Questa complessa operazione non riguardava solo Open Arms. Nel giro di poche ore, altre navi umanitarie hanno salvato complessivamente 700 migranti: quattro operazioni sono state effettuate dalla Geo Barents di Medici senza Frontiere, mentre cinque sono state condotte dalla nave tedesca Humanity. Tutte queste operazioni sono state eseguite in deroga al decreto Cutro e in coordinamento con la Guardia Costiera.

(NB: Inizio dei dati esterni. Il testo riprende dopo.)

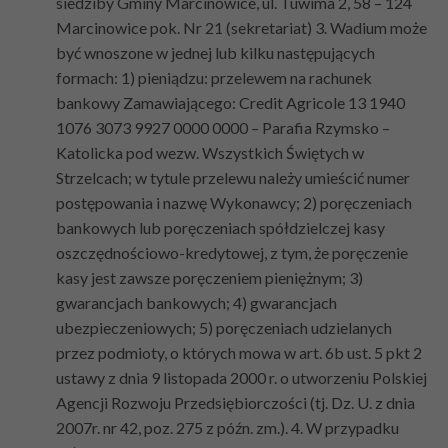
siedziby Gminy Marcinowice, ul. Tuwima 2, 58 – 124
Marcinowice pok. Nr 21 (sekretariat) 3. Wadium może
być wnoszone w jednej lub kilku następujących
formach: 1) pieniądzu: przelewem na rachunek
bankowy Zamawiającego: Credit Agricole 13 1940
1076 3073 9927 0000 0000 – Parafia Rzymsko –
Katolicka pod wezw. Wszystkich Świętych w
Strzelcach; w tytule przelewu należy umieścić numer
postępowania i nazwę Wykonawcy; 2) poręczeniach
bankowych lub poręczeniach spółdzielczej kasy
oszczędnościowo-kredytowej, z tym, że poręczenie
kasy jest zawsze poręczeniem pieniężnym; 3)
gwarancjach bankowych; 4) gwarancjach
ubezpieczeniowych; 5) poręczeniach udzielanych
przez podmioty, o których mowa w art. 6b ust. 5 pkt 2
ustawy z dnia 9 listopada 2000 r. o utworzeniu Polskiej
Agencji Rozwoju Przedsiębiorczości (tj. Dz. U. z dnia
2007r. nr 42, poz. 275 z późn. zm.). 4. W przypadku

Significa che il decreto Cutro sia stato abrogato? “Anche il governo di Meloni alla fine è stato costretto a confrontarsi con le convenzioni internazionali. Le cose sono cambiate dopo la strage di febbraio”, afferma Alfonsi. “La Guardia Costiera ha modificato le sue regole di intervento e ora interviene anche al di fuori delle acque territoriali. Di fronte a un’emergenza causata dall’aumento delle partenze di migranti, ci contatta, anche se non è ancora una prassi consolidata”. La guerra del governo italiano contro le ONG impegnate in mare, tuttavia, non si è placata. Lo dimostra la pratica vessatoria di assegnare porti situati a migliaia di miglia marine di distanza dai luoghi di salvataggio. Secondo l’esecutivo, il motivo sarebbe rappresentato dal presunto “fattore di attrazione” che le navi delle ONG eserciterebbero sui migranti nel Mediterraneo. Un fenomeno che i numeri smentiscono costantemente: “La vera ragione per cui non vogliono che siamo in mare è che non vogliono testimoni di ciò che accade”. Proprio il 7 luglio scorso, la Guardia Costiera libica ha aperto il fuoco contro l’equipaggio dell’Ocean Viking, la nave dell’ONG francese SOS Méditerranée, mentre si trovava impegnata nel recupero di migranti in difficoltà. L’attacco è stato condotto utilizzando le motovedette classe Corrubia fornite dall’Italia alla Libia. È stato possibile documentare l’episodio solo grazie ai video registrati dall’ONG. Tuttavia, ieri le autorità italiane hanno imposto un fermo amministrativo all’Ocean Viking, che è tornata al porto di Civitavecchia. Secondo l’equipaggio della nave norvegese, questa coincidenza temporale è sospetta.

Nel frattempo, c’è un aspetto che rappresenta un evidente controsenso rispetto alla politica della tolleranza zero urlata dal governo. Ed è il fatto che sia proprio Matteo Salvini, attuale ministro delle Infrastrutture, che dipende dal Corpo delle Capitanerie di Porto, a dover chiedere aiuto alle ONG per salvare i migranti. Salvini è attualmente sotto processo nell’aula bunker dell’Ucciardone di Palermo con l’accusa di omissione di atti d’ufficio e sequestro di persona per aver negato lo sbarco a Lampedusa a 149 migranti nel 2019, quando era ministro dell’Interno. Quei naufraghi si trovavano proprio a bordo della nave dell’ONG Open Arms, che è una delle parti lesionate nel processo di Palermo che coinvolge il leader della Lega. “Il fatto che Salvini, il ministro delle Infrastrutture, ci chieda aiuto per effettuare salvataggi è paradossale”, commenta Alfonsi. “Ma in fondo, l’intera storia dei salvataggi in mare degli ultimi sette anni è paradossale”.